Затаенно вздохнув, Арсений указал Кисляеву глазами на покупки, разложенные на плите:
— Делите.
Когда большинство взрывников, свертывая и пряча газеты, кинулись на зов Кисляева, Арсений подозвал к себе Володю Полетаева и заговорил вполголоса:
— Постарался ты…
— Много породы, да? — весело переспросил Володя.
— Боюсь, подзавалили судовой ход…
— Да ну?!
— Течение совсем не то…
— Что же делать?
— Пусть бакенщики протралят в том месте, — приказал Морошка. — А ты сбегай-ка на стоянку к Васюте. Скажи, чтобы на повороте сильнее, чем всегда, отжимал плот к берегу, а то недолго до беды — забросит на камни.
Во всем сказывалась ранняя возмужалость и степенность молодого прораба-сибиряка: и в осторожных жестах, и в миролюбивом, изучающем взгляде, и особенно в редкостной манере разговаривать — не спеша, с раздумьем и очень доверительно. Он недолго прожил в городе, лишь когда учился в институте, и второй год как возвратился в родные места. Отчасти по этой причине, а больше всего, вероятно, по воле самого Морошки, всегда избегавшего похвальбы показной образованностью, в его речи сохранялось многое от говора приангарской сельщины.
— Значит, убирать будем? — спросил Володя.
— Вернешься, пойдем с волокушей.
— А-а, одна канитель! Земснарядом бы…
Морошка взглянул на земснаряд, густо дымивший в верхней части шиверы, и спросил:
— Много там еще работы?
— Завтра закончит.
— Закончит — тогда и переставим.
Мимо земснаряда неслась по течению моторная лодка. Арсений догадался: моторист Борис Белявский и сигнальщик, стоявшие на посту, преграждая путь судам до взрыва, возвращались на стан. И все же Морошка почему-то спросил, не спуская с лодки зоркого взгляда:
— Новичок?
— Он, — подтвердил Володя.
— Вот с ним и сбегай!
II
На двери своей избы Арсений не увидел замка. «Здесь», — подсказало сердце. Уезжая в Железново, Морошка оставил запасной ключ не суматошному Володе, который мог и потерять его, а Геле Гребневой: ей нужен был свободный доступ к рации.

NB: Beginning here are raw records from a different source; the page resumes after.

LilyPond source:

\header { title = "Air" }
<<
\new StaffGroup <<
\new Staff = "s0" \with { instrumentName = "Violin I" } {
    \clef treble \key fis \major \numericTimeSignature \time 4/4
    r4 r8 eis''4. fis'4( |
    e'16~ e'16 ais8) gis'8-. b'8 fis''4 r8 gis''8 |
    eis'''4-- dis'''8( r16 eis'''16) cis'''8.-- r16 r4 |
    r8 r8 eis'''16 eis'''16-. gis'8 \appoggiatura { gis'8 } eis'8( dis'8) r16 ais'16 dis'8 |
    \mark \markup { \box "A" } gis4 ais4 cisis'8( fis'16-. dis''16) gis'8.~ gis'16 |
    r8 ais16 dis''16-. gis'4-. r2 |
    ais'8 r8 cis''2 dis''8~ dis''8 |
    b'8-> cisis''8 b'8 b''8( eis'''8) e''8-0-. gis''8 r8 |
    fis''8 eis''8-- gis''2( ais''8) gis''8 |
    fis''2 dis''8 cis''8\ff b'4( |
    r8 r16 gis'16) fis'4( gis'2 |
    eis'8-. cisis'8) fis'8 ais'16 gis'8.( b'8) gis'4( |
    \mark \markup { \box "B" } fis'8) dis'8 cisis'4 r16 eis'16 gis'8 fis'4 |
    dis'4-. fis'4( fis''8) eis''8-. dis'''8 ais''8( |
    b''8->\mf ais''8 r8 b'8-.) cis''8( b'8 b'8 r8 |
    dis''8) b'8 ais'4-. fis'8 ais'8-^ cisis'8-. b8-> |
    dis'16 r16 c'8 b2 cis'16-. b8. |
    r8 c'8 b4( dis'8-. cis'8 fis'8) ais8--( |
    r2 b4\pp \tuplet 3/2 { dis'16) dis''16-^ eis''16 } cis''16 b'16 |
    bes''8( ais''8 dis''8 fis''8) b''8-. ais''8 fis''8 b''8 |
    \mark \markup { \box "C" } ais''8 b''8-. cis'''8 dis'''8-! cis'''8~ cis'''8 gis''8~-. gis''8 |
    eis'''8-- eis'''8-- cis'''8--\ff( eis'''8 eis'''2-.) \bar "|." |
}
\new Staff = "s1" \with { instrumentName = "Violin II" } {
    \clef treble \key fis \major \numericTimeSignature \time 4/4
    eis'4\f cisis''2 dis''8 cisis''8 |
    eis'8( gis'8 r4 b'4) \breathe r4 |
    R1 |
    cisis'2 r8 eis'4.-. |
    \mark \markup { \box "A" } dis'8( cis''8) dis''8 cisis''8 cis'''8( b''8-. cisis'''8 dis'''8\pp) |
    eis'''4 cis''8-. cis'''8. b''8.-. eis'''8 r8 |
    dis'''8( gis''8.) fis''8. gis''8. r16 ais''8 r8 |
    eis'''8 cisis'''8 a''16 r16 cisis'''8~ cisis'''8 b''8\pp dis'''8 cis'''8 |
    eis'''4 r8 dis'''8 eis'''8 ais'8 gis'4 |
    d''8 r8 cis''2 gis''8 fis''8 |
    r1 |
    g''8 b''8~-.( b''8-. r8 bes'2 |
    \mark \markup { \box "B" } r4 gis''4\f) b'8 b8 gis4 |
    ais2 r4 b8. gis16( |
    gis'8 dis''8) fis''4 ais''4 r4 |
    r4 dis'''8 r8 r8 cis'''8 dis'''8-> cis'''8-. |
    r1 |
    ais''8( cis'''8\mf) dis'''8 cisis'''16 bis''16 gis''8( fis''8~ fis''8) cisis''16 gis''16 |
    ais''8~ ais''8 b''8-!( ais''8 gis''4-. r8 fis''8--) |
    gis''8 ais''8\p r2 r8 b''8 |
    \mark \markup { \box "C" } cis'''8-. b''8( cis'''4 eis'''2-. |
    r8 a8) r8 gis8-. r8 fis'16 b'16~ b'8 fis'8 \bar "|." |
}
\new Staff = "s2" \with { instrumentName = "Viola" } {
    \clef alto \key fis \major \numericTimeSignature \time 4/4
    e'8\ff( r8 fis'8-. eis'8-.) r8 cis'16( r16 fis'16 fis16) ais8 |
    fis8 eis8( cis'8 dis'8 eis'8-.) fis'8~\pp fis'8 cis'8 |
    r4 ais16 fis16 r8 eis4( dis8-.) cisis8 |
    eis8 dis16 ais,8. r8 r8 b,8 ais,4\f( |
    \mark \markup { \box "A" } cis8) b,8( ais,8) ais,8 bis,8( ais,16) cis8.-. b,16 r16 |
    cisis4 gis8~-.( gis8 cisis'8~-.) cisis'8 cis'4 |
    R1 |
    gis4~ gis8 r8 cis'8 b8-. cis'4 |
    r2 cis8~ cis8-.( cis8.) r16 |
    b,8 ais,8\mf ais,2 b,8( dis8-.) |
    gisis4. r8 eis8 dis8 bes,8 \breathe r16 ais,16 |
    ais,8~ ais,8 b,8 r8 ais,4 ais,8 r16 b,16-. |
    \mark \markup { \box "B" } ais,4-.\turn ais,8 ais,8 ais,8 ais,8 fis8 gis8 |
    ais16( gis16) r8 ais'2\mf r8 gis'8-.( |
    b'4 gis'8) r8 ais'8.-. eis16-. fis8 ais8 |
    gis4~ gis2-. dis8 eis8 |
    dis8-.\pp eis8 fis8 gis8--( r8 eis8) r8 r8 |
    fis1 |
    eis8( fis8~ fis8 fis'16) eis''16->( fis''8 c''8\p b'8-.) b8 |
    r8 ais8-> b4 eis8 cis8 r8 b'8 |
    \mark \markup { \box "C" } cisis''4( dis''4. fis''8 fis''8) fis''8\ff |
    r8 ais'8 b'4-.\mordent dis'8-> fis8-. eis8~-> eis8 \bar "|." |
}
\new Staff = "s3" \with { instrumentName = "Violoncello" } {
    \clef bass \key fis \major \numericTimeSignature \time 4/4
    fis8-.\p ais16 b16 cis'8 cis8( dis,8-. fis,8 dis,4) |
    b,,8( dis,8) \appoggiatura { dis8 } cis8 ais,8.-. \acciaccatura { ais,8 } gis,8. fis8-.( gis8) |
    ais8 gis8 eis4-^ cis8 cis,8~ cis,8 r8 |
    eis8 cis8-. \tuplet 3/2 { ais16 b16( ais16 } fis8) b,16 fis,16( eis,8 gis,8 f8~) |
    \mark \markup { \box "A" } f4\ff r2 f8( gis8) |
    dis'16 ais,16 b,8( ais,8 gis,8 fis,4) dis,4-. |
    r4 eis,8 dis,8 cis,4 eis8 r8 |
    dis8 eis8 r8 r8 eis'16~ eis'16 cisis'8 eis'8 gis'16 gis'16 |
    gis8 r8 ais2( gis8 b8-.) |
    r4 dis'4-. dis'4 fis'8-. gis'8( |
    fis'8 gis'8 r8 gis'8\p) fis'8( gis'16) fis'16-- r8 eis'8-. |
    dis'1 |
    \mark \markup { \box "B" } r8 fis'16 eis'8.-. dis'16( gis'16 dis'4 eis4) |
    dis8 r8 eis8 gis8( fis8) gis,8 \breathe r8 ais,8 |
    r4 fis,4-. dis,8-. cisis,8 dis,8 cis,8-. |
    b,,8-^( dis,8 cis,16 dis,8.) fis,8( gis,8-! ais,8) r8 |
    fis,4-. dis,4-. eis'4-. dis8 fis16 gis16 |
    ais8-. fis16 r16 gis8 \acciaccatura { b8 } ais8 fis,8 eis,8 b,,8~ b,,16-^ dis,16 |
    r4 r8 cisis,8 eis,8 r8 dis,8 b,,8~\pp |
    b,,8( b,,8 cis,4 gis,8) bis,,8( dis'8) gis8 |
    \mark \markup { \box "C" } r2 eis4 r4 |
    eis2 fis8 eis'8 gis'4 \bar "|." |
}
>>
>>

Дверь оказалась на крюке. «Что она, днем-то?» — с недоумением подумалось Морошке. Ему пришлось постучать, и только тогда он услышал осторожные шаги Гели. Некоторое время она почему-то молча выжидала за дверью. «Слушает, — понял Арсений. — Остерегается». Он постучал во второй раз, и тогда Геля нарочито приглушенно, будто издалека, спросила:
— Кто там?
Как всегда, Морошка задержался с ответом…
— Уходи отсюда! — сердито крикнула Геля. — Уходи, а то худо будет!
— Геля, это я, — отозвался теперь Морошка.
— Ой, это вы, Арсений Иваныч? — воскликнула Геля упавшим, но все же обрадованным голосом и поспешно сняла крюк. — Да что ж это я? И ждала ведь, и недоглядела… — добавила она уже смущенно.